Outsourced DPO: Training made interesting!

The Outsourced DPO has been out and about delivering training this week which has been rather fun and a refreshing change in that you can generally finish a day without acquiring any new actions!

The early part of the week was spent running 90-minute classroom sessions about the GDPR and how it affects the client’s operations – a social housing provider in Sussex, and mid-week it was a detailed look at managing processors, datasharing arrangements and disclosures in Surrey.

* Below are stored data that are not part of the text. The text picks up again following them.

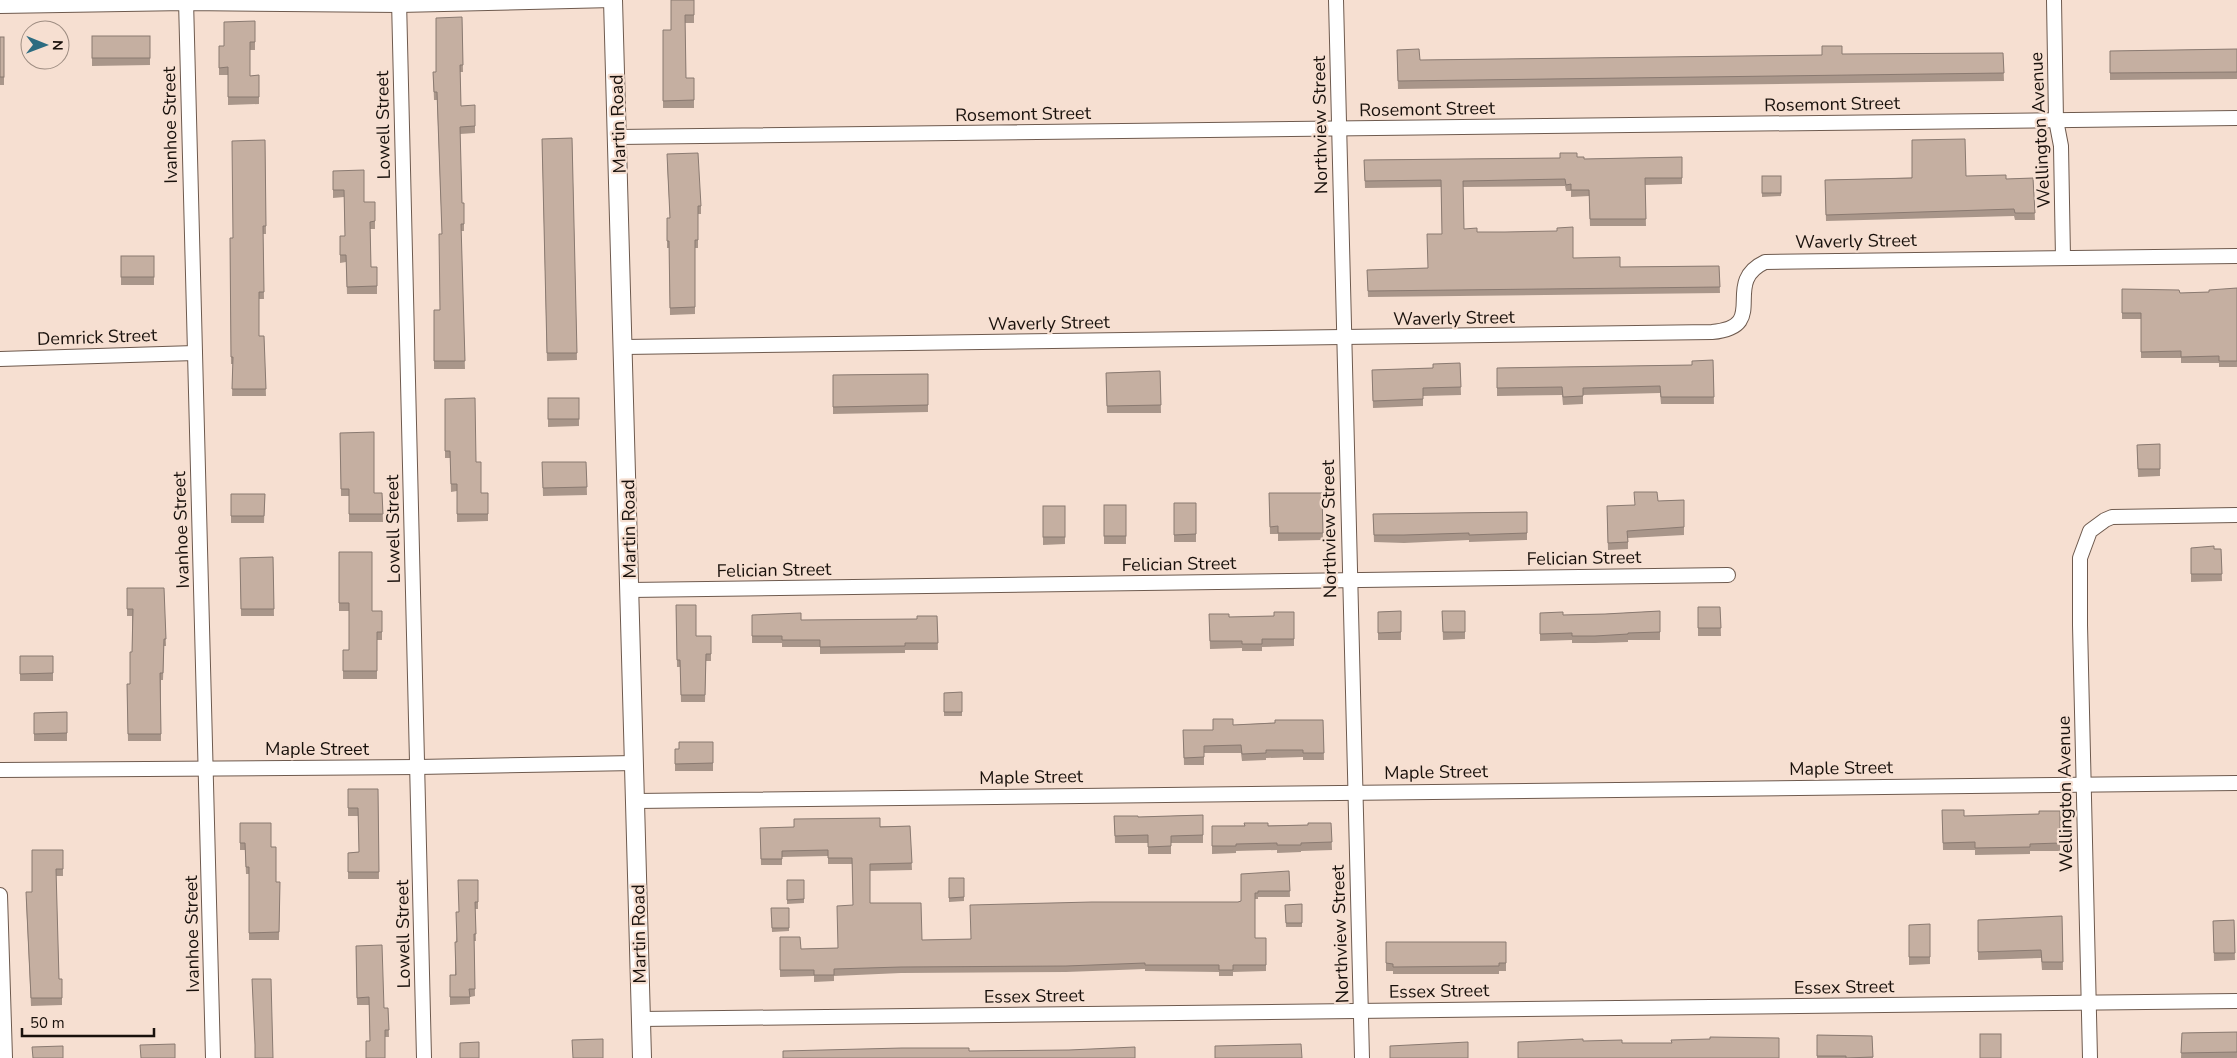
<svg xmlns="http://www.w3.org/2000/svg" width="2237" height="1058" viewBox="0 0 2237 1058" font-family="'Nunito Sans',sans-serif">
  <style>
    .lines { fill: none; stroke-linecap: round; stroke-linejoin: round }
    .minor-casing { stroke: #6e5a4e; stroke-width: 16 }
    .tertiary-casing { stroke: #6e5a4e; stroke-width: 20 }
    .minor { stroke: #fff; stroke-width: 14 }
    .tertiary { stroke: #fff; stroke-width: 18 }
    .wall { fill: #a9968a }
    .building { fill: #c5afa1; stroke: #8a7a71 }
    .labels { text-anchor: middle; stroke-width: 4.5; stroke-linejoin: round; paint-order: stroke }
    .street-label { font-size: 18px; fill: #19110c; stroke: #f6dfd1 }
  </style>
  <rect width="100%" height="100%" fill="#f6dfd1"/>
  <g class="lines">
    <g class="minor-casing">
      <g id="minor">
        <path d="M186 0 213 1058"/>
        <path d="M399 0 424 1058"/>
        <path d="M1336 0 1362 1058"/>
        <path d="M2054 0 2056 120 2061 146 2063 258"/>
        <path d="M0 6 186 3 399 5 613 0"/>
        <path d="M618 137 2237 118"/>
        <path d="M624 347 1712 332C1771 327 1720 283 1765 262L2237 256"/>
        <path d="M0 359 195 353"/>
        <path d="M630 590 1728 575"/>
        <path d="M0 770 418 767 635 763"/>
        <path d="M636 801 2237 783"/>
        <path d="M0 895 5 1058"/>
        <path d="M641 1019 2237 1001"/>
        <path d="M2090 1058 2080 625V558L2090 531 2105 520 2112 517 2237 515"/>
      </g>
    </g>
    <g class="tertiary-casing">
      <path id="tertiary" d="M613 0 642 1058"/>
    </g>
    <use href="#minor" class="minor"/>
    <use href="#tertiary" class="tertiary"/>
  </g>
  <g class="wall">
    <path d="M694 0V23H685L686 78H694V108H663V30H671Z"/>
    <path d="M462 17 463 72H460L461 106 475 126V133L460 134 462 203 464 224V231H461L465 369H434V310H440L442 234 437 100H434L433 72H436Z"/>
    <path d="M255 21V50H250V76L259 75V104L228 105V75H219V46H224Z"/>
    <path d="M92 36H150V65L92 66Z"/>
    <rect x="0" y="37" width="4" height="48"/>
    <path d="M2237 49V79L2110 80V51Z"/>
    <path d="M1397 50 1420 60 2003 53 2004 81 1398 89Z"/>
    <path d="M572 138 577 360 547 361 542 139Z"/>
    <path d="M265 140 266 234H263L264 299H259V336H264L266 396H232L233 364H231L230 246 233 238Z"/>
    <path d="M1577 157 1584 159 1682 157V184L1645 185 1646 226H1590L1589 196 1571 197V191H1566L1565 186 1463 187 1464 229 1573 258 1620 267 1719 266 1720 293 1368 297 1367 270 1428 268 1442 234 1441 187 1365 188 1364 160 1560 158Z"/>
    <path d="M667 162 701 206V214H698V248H695V314L670 315 669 248H667V218H670Z"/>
    <path d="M333 171 364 202H375V229H370L371 267H377V294H347L346 262 340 263V236H345L344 197 333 198Z"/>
    <path d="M1762 176H1781V196L1762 197Z"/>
    <path d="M1966 176 2006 179 2033 178 2035 220H2015L2014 216 1826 221 1825 180Z"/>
    <rect x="121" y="256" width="33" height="29"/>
    <path d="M2237 288V367H2219V363H2181V358H2141V319H2122V289L2180 293 2209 292Z"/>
    <path d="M1713 360 1714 404H1661L1660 393 1583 395V404L1563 405 1562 395 1497 396V368L1692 365Z"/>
    <path d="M1460 363 1461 395 1423 396V406L1373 408 1372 370 1433 368Z"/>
    <path d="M1160 371 1161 413H1107L1106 373Z"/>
    <path d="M928 374V412L833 414V375Z"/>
    <path d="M548 398H579V426L548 427Z"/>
    <path d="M445 399 476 462 481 493H488V521L457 522V491L451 492 450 458H445Z"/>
    <path d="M340 433 374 493H382L383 522H349V496H341Z"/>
    <path d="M2160 444V476L2138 477 2137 445Z"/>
    <path d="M542 462H586L587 495 543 496Z"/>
    <path d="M1269 493H1322L1323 540 1278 541V534H1270Z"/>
    <path d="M231 494H265L264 523H231Z"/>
    <path d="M1684 500V535L1628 538V549L1608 550 1607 513 1634 505 1658 501Z"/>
    <rect x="1174" y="503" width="22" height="39"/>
    <rect x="1104" y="505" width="22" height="39"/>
    <path d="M1043 506H1065V544L1043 545Z"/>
    <path d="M1527 512V540L1469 542V540L1404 543 1374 542 1373 514Z"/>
    <path d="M2191 548 2221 549 2222 581 2191 582Z"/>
    <path d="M339 552 372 611H382V640H377V679H343V650H349V611H339Z"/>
    <path d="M273 557 274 616H241L240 558Z"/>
    <path d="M127 588H164L166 646H164L163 680H161V741H128L127 684H130L132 652V616H127Z"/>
    <path d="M676 605 696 636H711V661H706L705 702H681L680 667H677Z"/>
    <path d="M1698 607H1720L1721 636H1698Z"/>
    <path d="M1401 611V640H1378V612Z"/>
    <path d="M1442 611H1465V639L1443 640Z"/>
    <path d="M1660 611V640H1628V642L1595 643H1572V640L1540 641V613L1563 615 1605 614Z"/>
    <path d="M1294 612V646L1262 647V651H1242V648L1210 649 1209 614 1229 617 1274 616Z"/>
    <path d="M752 615 801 620H840L917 619 937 616 938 650H905V653L820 654V647H782V643H752Z"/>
    <rect x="20" y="656" width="33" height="25"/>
    <path d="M962 692V716H944V693Z"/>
    <path d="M67 712V741H34V713Z"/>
    <path d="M1323 720 1324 760H1303V757L1266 758V760L1242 761 1241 753H1204V765H1184L1183 730H1213L1233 725Z"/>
    <path d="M713 742V771H675V749H679Z"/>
    <path d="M348 789H378L379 879H348V853L359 852 358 816H348Z"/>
    <path d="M1942 810 1964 816 2039 814 2060 811V851H2030V854L1975 855V850H1943Z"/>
    <path d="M1203 815V843H1171V854H1148V843H1115L1114 816 1138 817Z"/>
    <path d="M240 823 271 847 276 882H280L279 940H249V874H246L245 850H240Z"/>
    <path d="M1331 823 1332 850 1301 851V852L1277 853V850L1236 851V853L1212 854V826L1308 825Z"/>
    <path d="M910 826 912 870 870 871V903L922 940 971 939 1238 902 1241 901 1289 871 1290 897H1258V899H1255V938H1266V971L1233 972V976H1219V972L1145 971V969L1066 972 901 973 834 976V981L814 982V976L780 977V937L801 949 838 948 853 905 852 864H828V856L782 857V865H761L760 828Z"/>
    <path d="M63 850V876H56L59 979H62V1005L31 1006 26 899 32 892Z"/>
    <path d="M949 878H964V901L949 902Z"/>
    <path d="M478 880V909H475L476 941H474L475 996 470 997V1004L450 1005V975H455L456 942 459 912Z"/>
    <path d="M787 880H804V903L787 904Z"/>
    <path d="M1302 904V927H1286L1285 905Z"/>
    <path d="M771 908H789V931L772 932Z"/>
    <path d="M2062 916 2063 970H2042L2041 958 1978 960V920Z"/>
    <path d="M2234 920 2235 960 2214 961 2213 921Z"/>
    <path d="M1909 925 1930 957V964L1909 965Z"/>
    <path d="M1386 942H1506V971H1499V974H1393V971H1386Z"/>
    <path d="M356 946 384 1008H388L389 1037H385V1058L370 1041 369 1005H357Z"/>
    <path d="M2237 1032V1058H2181L2182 1033Z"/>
    <path d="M1817 1035 1872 1036 1873 1058H1817Z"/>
  </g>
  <g class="building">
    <path d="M671 0H694V15H685L686 78H694V100L663 101V30H671Z"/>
    <path d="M462 17 463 65H460L461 106 475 105V126L460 127 462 203H464V224H461L465 361H434V310H440L439 234H442L437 92H434L433 72H436V18Z"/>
    <path d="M255 21V42H250V76L259 75V97H228V67L219 68V46H224V22Z"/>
    <rect x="92" y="36" width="58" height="22"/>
    <rect x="0" y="37" width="4" height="40"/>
    <path d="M1822 46H1842V54L2003 53 2004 73 1398 81 1397 50 1419 49 1420 60 1822 55Z"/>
    <path d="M2237 49V72L2110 73V51Z"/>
    <path d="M572 138 577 353H547L542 139Z"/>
    <path d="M1965 139 1966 176 2006 175V179L2033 178 2035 213H2015L2014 209 1826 215 1825 180 1912 178V140Z"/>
    <path d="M265 140 266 226H263L264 292H259V336H264L266 389H232L233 357H231L230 238H233L232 141Z"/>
    <path d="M698 153 701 206H698V240H695V307L670 308 669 241H667V218H670L667 154Z"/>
    <path d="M1560 153H1577V157H1584V159L1682 157V178H1645L1646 219H1590L1589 190H1571V184L1566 185 1565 179 1463 181 1464 229 1477 228V232H1505L1557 231V228L1573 227V258L1620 257V267L1719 266 1720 287 1368 291 1367 270 1428 268 1427 234H1442L1441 180 1365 181 1364 160 1560 158Z"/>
    <path d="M364 170V202H375V221L370 222 371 267H377V286L347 287 346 255H340V236H345L344 190H333V171Z"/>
    <rect x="1762" y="176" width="19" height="17"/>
    <rect x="121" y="256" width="33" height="21"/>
    <path d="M2237 288V361H2219V356L2181 357V351L2141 352V313H2122V289L2179 290 2180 293 2209 292V290Z"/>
    <path d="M1713 360 1714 397H1661L1660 386 1583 388V396L1563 397 1562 387 1497 388V368L1692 365V361Z"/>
    <path d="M1460 363 1461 387 1423 388V399L1373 401 1372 370 1433 368V364Z"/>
    <path d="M1160 371 1161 405 1107 406 1106 373Z"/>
    <path d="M928 374V405L833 407V375Z"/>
    <path d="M475 398 476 462H481V493H488V514H457V484H451L450 451H445V399Z"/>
    <rect x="548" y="398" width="31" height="21"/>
    <path d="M374 432V493H382L383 514H349V489H341L340 433Z"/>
    <path d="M2160 444V469H2138L2137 445Z"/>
    <path d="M542 462H586L587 487 543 488Z"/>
    <path d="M1634 492H1657L1658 501 1684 500V527L1627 531 1628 542 1608 543 1607 506 1635 505Z"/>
    <path d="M1269 493H1322L1323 533H1278V526L1270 527Z"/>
    <path d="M231 494H265L264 516H231Z"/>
    <path d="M1174 503H1196V534L1174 535Z"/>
    <rect x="1104" y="505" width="22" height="31"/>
    <rect x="1043" y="506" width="22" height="31"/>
    <path d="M1527 512V533L1469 535V533L1404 535H1374L1373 514Z"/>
    <path d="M2214 546V549H2221L2222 574H2191V548Z"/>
    <path d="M339 552H372V611H382V632H377V671H343V650H349V603H339Z"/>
    <path d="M273 557 274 609H241L240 558Z"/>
    <path d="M127 588H164L166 639H164L163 673H160L161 734H128L127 684H130V652H132L133 609H127Z"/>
    <path d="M676 605H696V636H711V654H706L705 695H681L680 660H677Z"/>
    <path d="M1698 607H1720L1721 628H1698Z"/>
    <path d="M1401 611V632L1378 633V612Z"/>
    <path d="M1442 611H1465V632H1443Z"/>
    <path d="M1660 611V632L1628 633V634L1595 636H1572V633L1540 634V613L1563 612V615L1605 614Z"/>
    <path d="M1274 612H1294V639H1262V644H1242V641H1210L1209 614H1229V617L1274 616Z"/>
    <path d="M801 613V620L917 619V616H937L938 643H905V646L820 647V640H782V636H752V615Z"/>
    <path d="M20 656H53V673L20 674Z"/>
    <path d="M962 692V712H944V693Z"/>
    <path d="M67 712V733L34 734V713Z"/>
    <path d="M1213 719H1233V725L1275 723V720H1323L1324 753H1303V750H1266V753L1242 754 1241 745 1204 746V757L1184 758 1183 730H1213Z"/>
    <path d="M679 742H713V763L675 764V749H679Z"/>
    <path d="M348 789H378L379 872H348V853L359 852 358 808H348Z"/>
    <path d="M1942 810H1964V816L2039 814V811H2060V843L2030 844V847L1975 848V842L1943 843Z"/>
    <path d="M1203 815V835L1171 836V846L1148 847V835L1115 836 1114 816H1138V817Z"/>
    <path d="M880 818V827L910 826 912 863 870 864V903H921L922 940 971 939 970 905 1092 902H1238L1241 901V874L1289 871 1290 891H1258V893H1255V938H1266V965H1233V970H1219V965H1145V963L1066 966 901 967 834 969V975H814V970H780V937H800L801 949 838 948 837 906 853 905 852 858H828V850L782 851V859H761L760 828 794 827V819Z"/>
    <path d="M240 823H271V847H276V882H280L279 932 249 933V867H246L245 843H240Z"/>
    <path d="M1244 823H1268V826L1308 825V823H1331L1332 842 1301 843V845H1277V843L1236 844V846H1212V826H1245Z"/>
    <path d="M32 850H63V869H56L59 979H62V998H31L26 892H32Z"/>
    <path d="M949 878H964V897L949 898Z"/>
    <path d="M458 880H478V902H475L476 934H474L475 989H469L470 997H450V975H456L455 942H457L456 912H459Z"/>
    <path d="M787 880H804V899L787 900Z"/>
    <path d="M1302 904V923H1286L1285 905Z"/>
    <path d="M771 908H789V928H772Z"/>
    <path d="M2062 916 2063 962H2042L2041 950 1978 952V920Z"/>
    <path d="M2234 920 2235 953H2214L2213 921Z"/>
    <path d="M1930 924V957H1909V925Z"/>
    <path d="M1386 942H1506V963H1499V966L1393 967V964L1386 963Z"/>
    <path d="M382 945 384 1008H388L389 1030H385V1058H366V1041H370L369 997 357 998 356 946Z"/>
    <path d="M252 979H271L273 1058H255V1045Z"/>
    <path d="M2237 1032V1052L2181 1053 2182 1033Z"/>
    <rect x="1980" y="1034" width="21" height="24"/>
    <path d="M1817 1035 1872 1036 1873 1057 1846 1058V1056H1817Z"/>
    <path d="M1710 1037 1779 1038V1058H1518V1042L1583 1039V1041L1622 1040V1043H1672L1671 1040 1710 1039Z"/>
    <path d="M603 1039V1058H573L572 1040Z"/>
    <path d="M479 1042V1058H460V1043Z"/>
    <path d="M1468 1042V1058H1390V1046Z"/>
    <path d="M175 1044V1058H141L140 1045Z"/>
    <path d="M1301 1044 1302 1058H1215V1046Z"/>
    <path d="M63 1046V1058H33L32 1047Z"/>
    <path d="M1135 1047V1058H783V1051L902 1048H969V1051L1069 1050Z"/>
  </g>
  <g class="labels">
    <g class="street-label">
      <text transform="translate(1832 104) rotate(-1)" y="6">Rosemont Street</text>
      <text transform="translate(1427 109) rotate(-1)" y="6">Rosemont Street</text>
      <text transform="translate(1023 114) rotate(-1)" y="6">Rosemont Street</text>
      <text transform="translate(618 124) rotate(-92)" y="6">Martin Road</text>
      <text transform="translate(170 125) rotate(-91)" y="6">Ivanhoe Street</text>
      <text transform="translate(383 125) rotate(-91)" y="6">Lowell Street</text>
      <text transform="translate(1320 125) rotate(-91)" y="6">Northview Street</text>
      <text transform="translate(2040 130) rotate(-93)" y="6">Wellington Avenue</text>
      <text transform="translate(1856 241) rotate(-1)" y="6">Waverly Street</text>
      <text transform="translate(1454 318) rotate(-1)" y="6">Waverly Street</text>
      <text transform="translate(1049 323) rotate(-1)" y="6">Waverly Street</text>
      <text transform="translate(97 337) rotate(-2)" y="6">Demrick Street</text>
      <text transform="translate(393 529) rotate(-91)" y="6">Lowell Street</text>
      <text transform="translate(629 529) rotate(-91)" y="6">Martin Road</text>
      <text transform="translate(1329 529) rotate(-91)" y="6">Northview Street</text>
      <text transform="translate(181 530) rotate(-92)" y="6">Ivanhoe Street</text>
      <text transform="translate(1584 558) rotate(-1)" y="6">Felician Street</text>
      <text transform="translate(1179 564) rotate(-1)" y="6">Felician Street</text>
      <text transform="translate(774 570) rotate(-1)" y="6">Felician Street</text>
      <text x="317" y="755">Maple Street</text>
      <text transform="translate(1841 768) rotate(-1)" y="6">Maple Street</text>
      <text transform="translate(1436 772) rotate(-1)" y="6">Maple Street</text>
      <text transform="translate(1031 777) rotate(-1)" y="6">Maple Street</text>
      <text transform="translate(2065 794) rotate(-91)" y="6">Wellington Avenue</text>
      <text transform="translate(192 934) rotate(-91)" y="6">Ivanhoe Street</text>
      <text transform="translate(403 934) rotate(-91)" y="6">Lowell Street</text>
      <text transform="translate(639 934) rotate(-91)" y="6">Martin Road</text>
      <text transform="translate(1340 934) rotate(-92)" y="6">Northview Street</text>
      <text transform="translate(1844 987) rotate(-1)" y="6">Essex Street</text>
      <text transform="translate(1439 991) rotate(-1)" y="6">Essex Street</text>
      <text transform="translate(1034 996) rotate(-1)" y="6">Essex Street</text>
    </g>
  </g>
  <g transform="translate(45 45) rotate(91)"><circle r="24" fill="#f6dfd1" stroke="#9e8d82"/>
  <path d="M0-4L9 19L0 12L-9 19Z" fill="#2c6c81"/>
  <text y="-8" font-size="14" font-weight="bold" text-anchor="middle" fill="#19110c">N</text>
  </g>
  <path d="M22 1028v8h132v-8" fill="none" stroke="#19110c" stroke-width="2.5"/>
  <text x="30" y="1028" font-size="15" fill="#19110c" stroke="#f6dfd1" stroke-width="4" paint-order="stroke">50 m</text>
</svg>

I rather like doing data protection training – sure it requires an awful lot of preparation but it’s good fun and I like injecting a bit of interaction into the proceedings to make data protection law a bit less daunting and dry. And so this week I have played “Breach or No Breach” complete with interactive flash cards which is turning out to be a good little game, “Pin the processor on Eaore’s behind” – processors on one cheek, data sharing on the other, and “Pass the Bomb” – a pretty good ice breaker to get the group in the zone and the session motoring repurposing parts of a game my children used to play when they were younger.

Of course providing training about the GDPR is necessary and useful, but I think the key to making a difference is to provide training in how to work within the policy framework set out by the client organisation and how to operate the procedures that they have implemented. Our ultimate goal in providing training is not just to impart knowledge – the long-term aim is to change behaviour and culture.

I often recount the tail of turning up at a client site early one morning and taking note of 20 white sacks of confidential waste – 60% or so of which were open –sitting by the front door in reception awaiting collection by the waste contractor and then noting that they were still in the same place when I left late in the afternoon. “Most of these bags are open Jamie”, I said to my host, “who’s responsibility is it to make sure the confidential waste bags are sealed?” “Well it’s mine Phil”, said Jamie, “only I have been with you most of the morning so I’ve not been able to deal with them.” I put my hand into one of the sacks (as you do) and pulled out several sheets of neatly typed A4 sheets documenting an HR meeting dealing with a staff complaint about a colleague. “But Jamie”, I said, “surely it is everyone’s responsibility? It could be their personal data which is left lying around like this.” What seemed obvious to me clearly hadn’t registered with the employees of this particular company.

So while we talk in training sessions about the principle of restricting access to information etal. – why is it that there is often a gap between nodding in the training session and applying the principle in the work-place?